The expression the reality is in Jesus refers to the actual condition of the life of Jesus as recorded in the four Gospels. In the godless walk of the nations, the fallen people, there is vanity, but in the godly life of Jesus there is the reality. Jesus lived a life in which He did everything in God, with God, and for God. God was in His living, and He was one with God. This is what is meant by the reality is in Jesus. We, the believers, who are regenerated with Christ as our life and are taught in Him, learn from Him as the reality is in Jesus.
In His daily walk the man Jesus was not only great but also very fine. For example, when He fed five thousand men with five loaves and two fish, He was not so ecstatic over this miracle that He forgot the broken pieces which were left over after the people had eaten. Rather, He instructed His disciples to gather the broken pieces left over that nothing may be lost, which amounted to twelve handbaskets full (John 6:12-13). The four Gospels reveal that in every detail of the Lord’s daily living, there is no vanity but only the reality. Moreover, in nearly every page of the four Gospels, we see a striking contrast between the reality in the godly living of Jesus and the vanity in the living of others around Him, such as His opposers as well as His disciples.
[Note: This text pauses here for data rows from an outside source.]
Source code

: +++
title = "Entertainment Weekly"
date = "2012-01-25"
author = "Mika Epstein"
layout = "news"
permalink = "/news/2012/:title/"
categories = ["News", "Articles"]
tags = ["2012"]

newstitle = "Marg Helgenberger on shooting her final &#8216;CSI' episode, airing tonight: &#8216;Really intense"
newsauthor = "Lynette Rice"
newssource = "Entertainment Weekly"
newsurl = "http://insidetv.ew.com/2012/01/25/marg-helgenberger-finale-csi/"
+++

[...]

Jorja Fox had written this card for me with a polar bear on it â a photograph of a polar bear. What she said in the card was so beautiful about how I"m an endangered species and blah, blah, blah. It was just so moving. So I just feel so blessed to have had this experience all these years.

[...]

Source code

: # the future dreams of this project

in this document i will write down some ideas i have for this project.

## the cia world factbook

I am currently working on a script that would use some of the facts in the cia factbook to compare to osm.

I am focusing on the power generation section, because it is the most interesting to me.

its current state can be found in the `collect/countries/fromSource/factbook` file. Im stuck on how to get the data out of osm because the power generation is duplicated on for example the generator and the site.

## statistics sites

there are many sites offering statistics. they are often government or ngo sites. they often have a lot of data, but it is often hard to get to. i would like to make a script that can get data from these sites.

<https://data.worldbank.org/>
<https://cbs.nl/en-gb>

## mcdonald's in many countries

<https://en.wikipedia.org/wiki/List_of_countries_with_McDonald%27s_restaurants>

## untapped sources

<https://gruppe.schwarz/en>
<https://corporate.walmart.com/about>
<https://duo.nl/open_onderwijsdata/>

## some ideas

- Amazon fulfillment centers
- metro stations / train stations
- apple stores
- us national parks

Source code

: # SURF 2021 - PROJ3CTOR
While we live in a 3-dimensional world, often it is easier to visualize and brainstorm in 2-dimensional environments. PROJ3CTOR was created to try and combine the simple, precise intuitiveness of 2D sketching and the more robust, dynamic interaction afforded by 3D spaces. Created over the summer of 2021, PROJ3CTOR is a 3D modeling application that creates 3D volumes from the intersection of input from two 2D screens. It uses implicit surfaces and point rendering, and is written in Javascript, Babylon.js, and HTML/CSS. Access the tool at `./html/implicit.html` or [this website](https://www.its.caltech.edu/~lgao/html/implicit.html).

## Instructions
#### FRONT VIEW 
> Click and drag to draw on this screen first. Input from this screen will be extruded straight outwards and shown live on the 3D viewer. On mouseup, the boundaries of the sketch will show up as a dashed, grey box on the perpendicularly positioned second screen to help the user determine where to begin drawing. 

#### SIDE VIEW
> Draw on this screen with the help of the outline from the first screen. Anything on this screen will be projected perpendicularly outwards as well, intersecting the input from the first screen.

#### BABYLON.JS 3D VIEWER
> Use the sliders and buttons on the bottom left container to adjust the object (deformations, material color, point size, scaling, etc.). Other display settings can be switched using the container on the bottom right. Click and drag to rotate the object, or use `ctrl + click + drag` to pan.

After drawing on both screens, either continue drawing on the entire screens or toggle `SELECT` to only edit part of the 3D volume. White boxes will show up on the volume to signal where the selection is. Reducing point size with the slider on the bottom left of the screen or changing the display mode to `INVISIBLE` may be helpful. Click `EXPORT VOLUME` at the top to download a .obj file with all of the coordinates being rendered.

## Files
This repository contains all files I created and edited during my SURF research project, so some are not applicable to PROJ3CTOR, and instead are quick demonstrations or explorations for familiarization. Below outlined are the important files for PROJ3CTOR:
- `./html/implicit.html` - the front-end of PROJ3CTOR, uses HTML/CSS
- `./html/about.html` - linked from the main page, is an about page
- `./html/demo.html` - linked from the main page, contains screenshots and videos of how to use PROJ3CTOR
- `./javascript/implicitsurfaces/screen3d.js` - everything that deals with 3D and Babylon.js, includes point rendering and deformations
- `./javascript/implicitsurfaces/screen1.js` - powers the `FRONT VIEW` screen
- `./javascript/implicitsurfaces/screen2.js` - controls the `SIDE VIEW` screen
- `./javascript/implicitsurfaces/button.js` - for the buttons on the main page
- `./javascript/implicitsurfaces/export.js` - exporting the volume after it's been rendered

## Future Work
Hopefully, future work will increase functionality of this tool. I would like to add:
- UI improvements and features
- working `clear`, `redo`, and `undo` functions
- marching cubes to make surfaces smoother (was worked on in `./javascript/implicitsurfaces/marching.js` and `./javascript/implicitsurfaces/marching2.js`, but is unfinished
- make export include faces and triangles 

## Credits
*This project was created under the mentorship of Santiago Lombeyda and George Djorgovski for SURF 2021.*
In His thirty-three and a half years on earth, the Lord Jesus formed the mold, the pattern, to which all those who believe in Him are to be conformed. According to the record of the four Gospels, the life of the Lord Jesus was a life of reality. Reality is the shining of light. Light is the source, and reality is its expression. As Hebrews 1:3 says, the Lord Jesus is the effulgence of God’s glory. This means that He is the shining of God who is light. Because in every aspect of the Lord’s living on earth there was the shining of light, His life was a life of reality, a life of the shining of God Himself. That life of reality was the expression of God. For this reason Paul says that we learn Christ as the reality is in Jesus. In other words, we learn Christ according to the mold of the life of Jesus, which is the reality.
After Christ established this mold, He passed through death and resurrection, and in resurrection He became the life-giving Spirit. As such a Spirit, He comes into us to be our life. When we believed in Christ and were baptized, God put us into Him as the mold, just as dough is placed into a mold. By being put into the mold we learn the mold. This means that by being put into Christ, we learn Christ. On the one hand, God put us into Christ; on the other hand, Christ has come into us to be our life. Now we may live by Him according to the mold in which we have been placed by God. We are in Christ as the mold, and He is in us as our life. In this way we learn Christ as the reality is in Jesus.